> **Exercise brief**
Ignoring every picture, transcribe the data in full as it stands.

> **Data in this exercise**
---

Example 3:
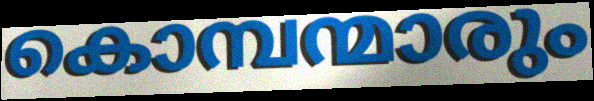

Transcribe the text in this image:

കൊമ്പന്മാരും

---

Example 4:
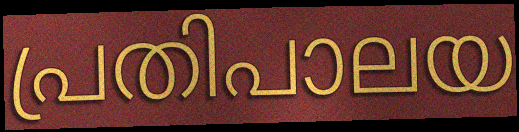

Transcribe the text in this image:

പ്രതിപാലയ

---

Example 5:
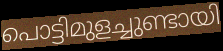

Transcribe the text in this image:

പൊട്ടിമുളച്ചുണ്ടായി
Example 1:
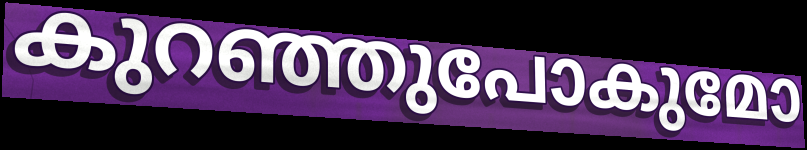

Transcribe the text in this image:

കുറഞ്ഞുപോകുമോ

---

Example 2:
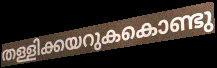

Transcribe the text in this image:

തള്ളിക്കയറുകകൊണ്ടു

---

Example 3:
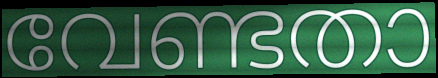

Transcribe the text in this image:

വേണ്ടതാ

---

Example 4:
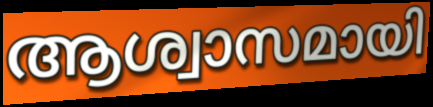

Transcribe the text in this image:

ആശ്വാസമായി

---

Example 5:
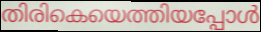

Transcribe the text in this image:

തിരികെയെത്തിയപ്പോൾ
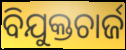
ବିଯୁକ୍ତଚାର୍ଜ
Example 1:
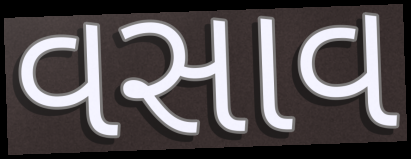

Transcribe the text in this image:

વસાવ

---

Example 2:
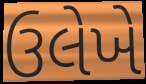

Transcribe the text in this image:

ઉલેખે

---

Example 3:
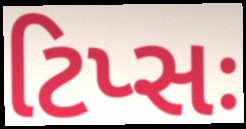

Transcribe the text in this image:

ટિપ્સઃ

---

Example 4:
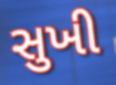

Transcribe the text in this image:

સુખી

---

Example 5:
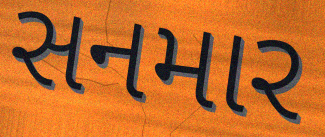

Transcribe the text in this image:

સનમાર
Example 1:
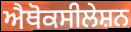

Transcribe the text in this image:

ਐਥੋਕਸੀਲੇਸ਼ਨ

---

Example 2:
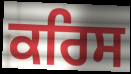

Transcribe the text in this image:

> **Answer to this exercise**
---

Example 3:

Transcribe the text in this image:

കൊമ്പന്മാരും

---

Example 4:

Transcribe the text in this image:

പ്രതിപാലയ

---

Example 5:

Transcribe the text in this image:

പൊട്ടിമുളച്ചുണ്ടായി
Example 1:

Transcribe the text in this image:

കുറഞ്ഞുപോകുമോ

---

Example 2:

Transcribe the text in this image:

തള്ളിക്കയറുകകൊണ്ടു

---

Example 3:

Transcribe the text in this image:

വേണ്ടതാ

---

Example 4:

Transcribe the text in this image:

ആശ്വാസമായി

---

Example 5:

Transcribe the text in this image:

തിരികെയെത്തിയപ്പോൾ
ବିଯୁକ୍ତଚାର୍ଜ
Example 1:

Transcribe the text in this image:

વસાવ

---

Example 2:

Transcribe the text in this image:

ઉલેખે

---

Example 3:

Transcribe the text in this image:

ટિપ્સઃ

---

Example 4:

Transcribe the text in this image:

સુખી

---

Example 5:

Transcribe the text in this image:

સનમાર
Example 1:

Transcribe the text in this image:

ਐਥੋਕਸੀਲੇਸ਼ਨ

---

Example 2:

Transcribe the text in this image:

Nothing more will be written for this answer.